:: Problem to solve ::
Output the entire listing without altering anything.

:: Supplied material ::

◇ ◇ ◇ ◇

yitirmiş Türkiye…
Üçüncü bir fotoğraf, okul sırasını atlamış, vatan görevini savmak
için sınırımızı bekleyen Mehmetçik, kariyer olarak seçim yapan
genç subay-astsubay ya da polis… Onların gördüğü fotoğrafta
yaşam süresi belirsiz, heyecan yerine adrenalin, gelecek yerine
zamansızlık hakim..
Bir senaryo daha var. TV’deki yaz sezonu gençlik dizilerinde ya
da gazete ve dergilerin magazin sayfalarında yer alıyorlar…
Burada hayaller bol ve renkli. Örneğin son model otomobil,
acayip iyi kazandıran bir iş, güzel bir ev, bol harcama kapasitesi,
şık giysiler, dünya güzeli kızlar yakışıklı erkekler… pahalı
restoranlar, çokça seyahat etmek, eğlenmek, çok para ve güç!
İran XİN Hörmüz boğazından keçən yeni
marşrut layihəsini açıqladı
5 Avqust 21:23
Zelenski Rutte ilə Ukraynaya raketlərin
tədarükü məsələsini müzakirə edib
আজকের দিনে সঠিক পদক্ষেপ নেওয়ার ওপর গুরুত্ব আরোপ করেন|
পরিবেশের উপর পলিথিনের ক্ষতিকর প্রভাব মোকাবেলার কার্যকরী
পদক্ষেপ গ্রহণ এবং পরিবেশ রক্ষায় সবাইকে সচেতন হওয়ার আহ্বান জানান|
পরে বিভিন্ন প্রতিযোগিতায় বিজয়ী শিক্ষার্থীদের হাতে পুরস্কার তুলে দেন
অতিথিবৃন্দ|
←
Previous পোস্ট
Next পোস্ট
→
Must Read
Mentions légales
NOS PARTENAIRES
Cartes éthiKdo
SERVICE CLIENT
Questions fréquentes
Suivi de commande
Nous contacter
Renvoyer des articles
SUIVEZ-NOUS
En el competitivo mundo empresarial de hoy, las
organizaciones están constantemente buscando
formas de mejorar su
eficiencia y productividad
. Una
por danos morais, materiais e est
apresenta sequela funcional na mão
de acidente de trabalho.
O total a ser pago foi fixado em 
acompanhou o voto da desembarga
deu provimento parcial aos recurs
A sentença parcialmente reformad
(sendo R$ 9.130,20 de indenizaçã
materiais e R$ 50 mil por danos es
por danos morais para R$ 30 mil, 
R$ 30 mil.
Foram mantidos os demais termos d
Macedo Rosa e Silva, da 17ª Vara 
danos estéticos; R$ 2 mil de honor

◇ ◇ ◇ ◇

:: Solution to this task ::
yitirmiş Türkiye…
Üçüncü bir fotoğraf, okul sırasını atlamış, vatan görevini savmak
için sınırımızı bekleyen Mehmetçik, kariyer olarak seçim yapan
genç subay-astsubay ya da polis… Onların gördüğü fotoğrafta
yaşam süresi belirsiz, heyecan yerine adrenalin, gelecek yerine
zamansızlık hakim..
Bir senaryo daha var. TV’deki yaz sezonu gençlik dizilerinde ya
da gazete ve dergilerin magazin sayfalarında yer alıyorlar…
Burada hayaller bol ve renkli. Örneğin son model otomobil,
acayip iyi kazandıran bir iş, güzel bir ev, bol harcama kapasitesi,
şık giysiler, dünya güzeli kızlar yakışıklı erkekler… pahalı
restoranlar, çokça seyahat etmek, eğlenmek, çok para ve güç!
İran XİN Hörmüz boğazından keçən yeni
marşrut layihəsini açıqladı
5 Avqust 21:23
Zelenski Rutte ilə Ukraynaya raketlərin
tədarükü məsələsini müzakirə edib
আজকের দিনে সঠিক পদক্ষেপ নেওয়ার ওপর গুরুত্ব আরোপ করেন|
পরিবেশের উপর পলিথিনের ক্ষতিকর প্রভাব মোকাবেলার কার্যকরী
পদক্ষেপ গ্রহণ এবং পরিবেশ রক্ষায় সবাইকে সচেতন হওয়ার আহ্বান জানান|
পরে বিভিন্ন প্রতিযোগিতায় বিজয়ী শিক্ষার্থীদের হাতে পুরস্কার তুলে দেন
অতিথিবৃন্দ|
←
Previous পোস্ট
Next পোস্ট
→
Must Read
Mentions légales
NOS PARTENAIRES
Cartes éthiKdo
SERVICE CLIENT
Questions fréquentes
Suivi de commande
Nous contacter
Renvoyer des articles
SUIVEZ-NOUS
En el competitivo mundo empresarial de hoy, las
organizaciones están constantemente buscando
formas de mejorar su
eficiencia y productividad
. Una
por danos morais, materiais e est
apresenta sequela funcional na mão
de acidente de trabalho.
O total a ser pago foi fixado em 
acompanhou o voto da desembarga
deu provimento parcial aos recurs
A sentença parcialmente reformad
(sendo R$ 9.130,20 de indenizaçã
materiais e R$ 50 mil por danos es
por danos morais para R$ 30 mil, 
R$ 30 mil.
Foram mantidos os demais termos d
Macedo Rosa e Silva, da 17ª Vara 
danos estéticos; R$ 2 mil de honor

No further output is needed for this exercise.